Muitas and Bancada Ativista are two of the founding members of Ocupa Política – by building a common platform, they strengthen each other and their members both during their campaigns and throughout their periods in office, raising their potential to make an impact.
This new generation of progressives – which goes beyond those involved with Ocupa Política – is less vocal on labor and trade, and more focused on identity-related issues. An analysis of campaign materials from those who have been elected for the first or second time in 2018 evidences most ran on messages centered around gender, race, sexuality, or geographic identity with a focus on people living in low-income urban peripheries. Inequalities are heavily mentioned and framed through those lenses. Education, housing and security also appear frequently, often in connection to identity as well, while health, culture and environmental issues receive less attention.
A couple of central challenges will be faced by this new generation of progressives over the coming years. The first is to deal with the ongoing dismantlement of economic, social and environmental policies – a wave that is reaching its peak with Bolsonaro’s presidency. Most of their time and energy will likely be focused on resisting change that goes against progressive agendas, rather than working to advance those agendas. Considering the unfavorable power balance, this will require careful strategy to prioritize the issues most relevant from a structural perspective, and to ensure action where there are real chances of victory.

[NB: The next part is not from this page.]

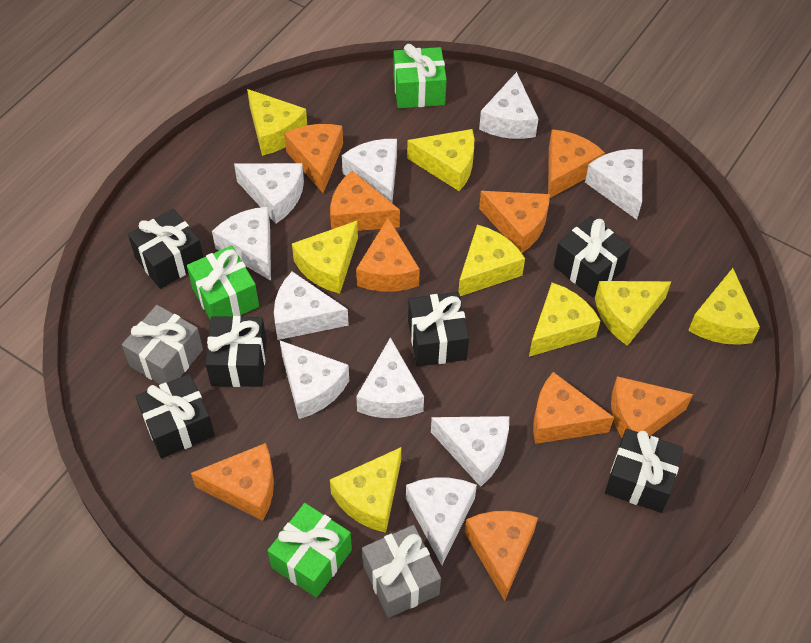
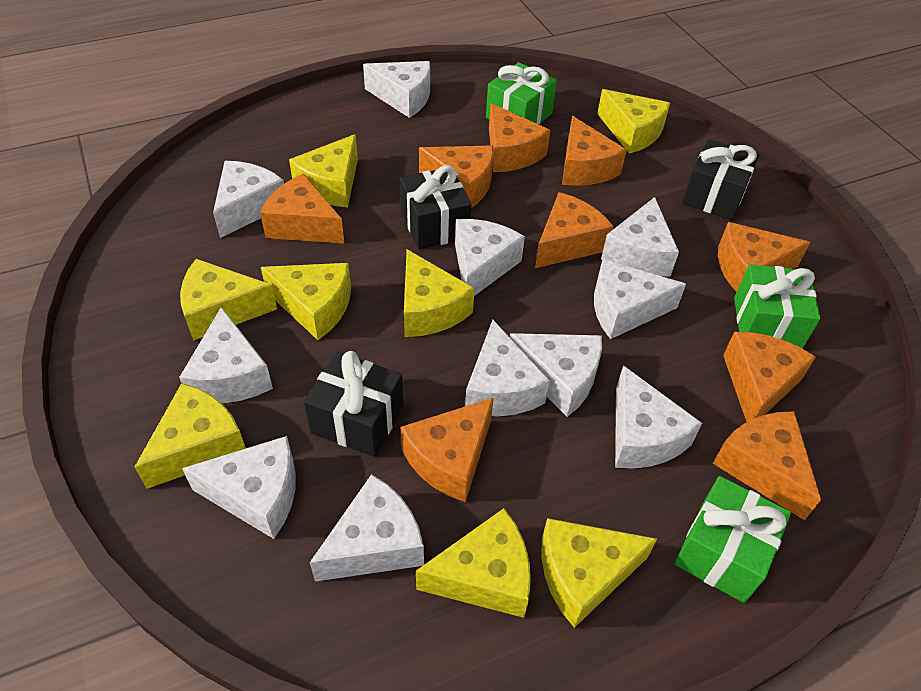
black gift: 6 -> 3
grey gift: 2 -> 0
white cheese: 10 -> 11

The second challenge will be deeply understanding the current concerns of Brazilians, and offering effective answers in a hopeful and engaging way. Brazil’s far right – as well as the far right around the globe – managed to grow by speaking to those concerns, building on mistakes from previous governments. Recent polls show violence (20%), corruption (14%) and unemployment (14%) at the top of the list of issues that most worry Brazilians, above education (12%) and behind only health (23%). Although attractive to many, the solutions put forth by the far right have generally proven to be ineffective, insufficient or against international human rights standards. Those who stand for progressive ideals now need to do the homework in order to regain territory in the debates over those issues.
Despite the challenging landscape for Brazilians who stand for more equality and rights, there is space to create change and there are reasons to be hopeful. The early days of the new government show it will not be easy for Bolsonaro and his allies to implement their agenda while keeping popular support. Many voters who were swayed by the far-right campaign rhetoric stand to lose from his policies, while a lack of cohesion and experience from Bolsonaro’s cohort is leading to internal conflicts and contradictory actions. Also, Bolsonaro is already dealing with serious corruption accusations connected to parliamentary activities of his son Flavio.
As Brazil’s far right grapples with governance, a new generation of progressives can offer new ways of doing politics that effectively challenge inequalities and promote human rights. The coming years will not be easy in Brazil, but knowing where to look makes it possible to keep hope.